TEXT SHOWN:
══════════

[Raw Msg Headers][Date Prev][Date Next][Thread Prev][Thread Next][Date Index][Thread Index]

Re: spamassassin



Hi Mariano,

Ah, I see your predicament. Extra disk IO is not desired. I suppose the
only time you'd want invoke a tagger would be in a pipe as the message
comes in on disk (ie $POSTOFFICE/public) for the first time, long before
the current contentfilter would be invoked.

[ what happens in my filter is that bad messages get rewritten to another
directory and then the original is deleted - not good for high volume... ]

In my experience, spamassassin typically takes about 1 sec/message,
so you'd be down to about 86400 messages/day instead of 2M - you'd need 
about 24 cpu's to handle that kind of transactional load. On really fast 
machines you might get that cut in half, so you'd still need on the order 
of 10 or so cpu's. [ I guess you'd need a "fast" version of spamassassin ]

-Jim

On Fri, 7 Nov 2003, Mariano Absatz wrote:

> Yes, I can "return ok;", but how & where do I tag?... the message passed 
> thru contentfilter, AFAIK, doesn't get back to the spool, it's just a 
> copy, or not?

══════════

GIVEN INFORMATION:

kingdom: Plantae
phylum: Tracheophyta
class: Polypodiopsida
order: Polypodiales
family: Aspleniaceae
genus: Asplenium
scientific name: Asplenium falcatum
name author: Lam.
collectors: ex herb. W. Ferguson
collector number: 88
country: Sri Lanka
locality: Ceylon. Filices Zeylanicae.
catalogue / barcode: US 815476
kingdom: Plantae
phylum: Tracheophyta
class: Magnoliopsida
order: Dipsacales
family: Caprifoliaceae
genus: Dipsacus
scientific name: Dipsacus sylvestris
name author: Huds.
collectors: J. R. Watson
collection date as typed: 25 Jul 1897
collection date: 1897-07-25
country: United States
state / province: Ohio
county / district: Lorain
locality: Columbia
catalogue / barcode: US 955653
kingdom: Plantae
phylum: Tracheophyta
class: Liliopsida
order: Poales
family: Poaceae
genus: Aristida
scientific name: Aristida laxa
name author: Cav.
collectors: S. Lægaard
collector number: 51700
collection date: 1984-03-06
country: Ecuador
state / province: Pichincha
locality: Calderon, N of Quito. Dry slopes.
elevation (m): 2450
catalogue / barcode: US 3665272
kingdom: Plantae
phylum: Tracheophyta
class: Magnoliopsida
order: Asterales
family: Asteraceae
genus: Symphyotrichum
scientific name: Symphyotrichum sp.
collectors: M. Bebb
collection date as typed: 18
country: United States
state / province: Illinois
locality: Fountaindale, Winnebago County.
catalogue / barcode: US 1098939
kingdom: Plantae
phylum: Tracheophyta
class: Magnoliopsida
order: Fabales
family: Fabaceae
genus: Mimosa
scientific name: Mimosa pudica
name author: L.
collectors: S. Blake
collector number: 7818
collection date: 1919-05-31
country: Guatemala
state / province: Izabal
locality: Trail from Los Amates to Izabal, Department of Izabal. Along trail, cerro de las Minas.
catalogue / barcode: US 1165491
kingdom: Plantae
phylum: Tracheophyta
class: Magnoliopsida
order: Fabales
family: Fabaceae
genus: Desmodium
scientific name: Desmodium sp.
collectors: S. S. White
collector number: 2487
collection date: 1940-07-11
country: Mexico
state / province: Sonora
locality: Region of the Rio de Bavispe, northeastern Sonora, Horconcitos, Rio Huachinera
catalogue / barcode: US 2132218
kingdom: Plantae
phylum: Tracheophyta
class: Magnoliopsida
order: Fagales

══════════

REQUIRED TASK 1: In the spamassassin reply, revise the stretch from "Ah, I see your" through "would be invoked." so that "contentfilter" becomes "content filter".
REQUIRED TASK 2: According to the spamassassin reply, about how long does spamassassin typically take per message?
REQUIRED TASK 3: Pick up the spamassassin reply from where it stops.
The records come from a separate source.

FINAL RESULT 1:
Ah, I see your predicament. Extra disk IO is not desired. I suppose the
only time you'd want invoke a tagger would be in a pipe as the message
comes in on disk (ie $POSTOFFICE/public) for the first time, long before
the current content filter would be invoked.

FINAL RESULT 2: About 1 second per message.

FINAL RESULT 3:
> 
> El 6 Nov 2003 a las 14:59, James MacKinnon escribió:
> 
> > 
> > well, it would be easy to modify Eugene's contentfilter.c to
> > always exit with:
> > 
> > 	return ok;
> > 
> > 
> > ( rather than return begone; )
> > 
> > It sounds as if you just want a stub program there to call spamd
> > and rewite the headers with the 'X-Spam' info, and exit. If you always
> > exit(0) out of your stub, you won't be rejecting anything :-)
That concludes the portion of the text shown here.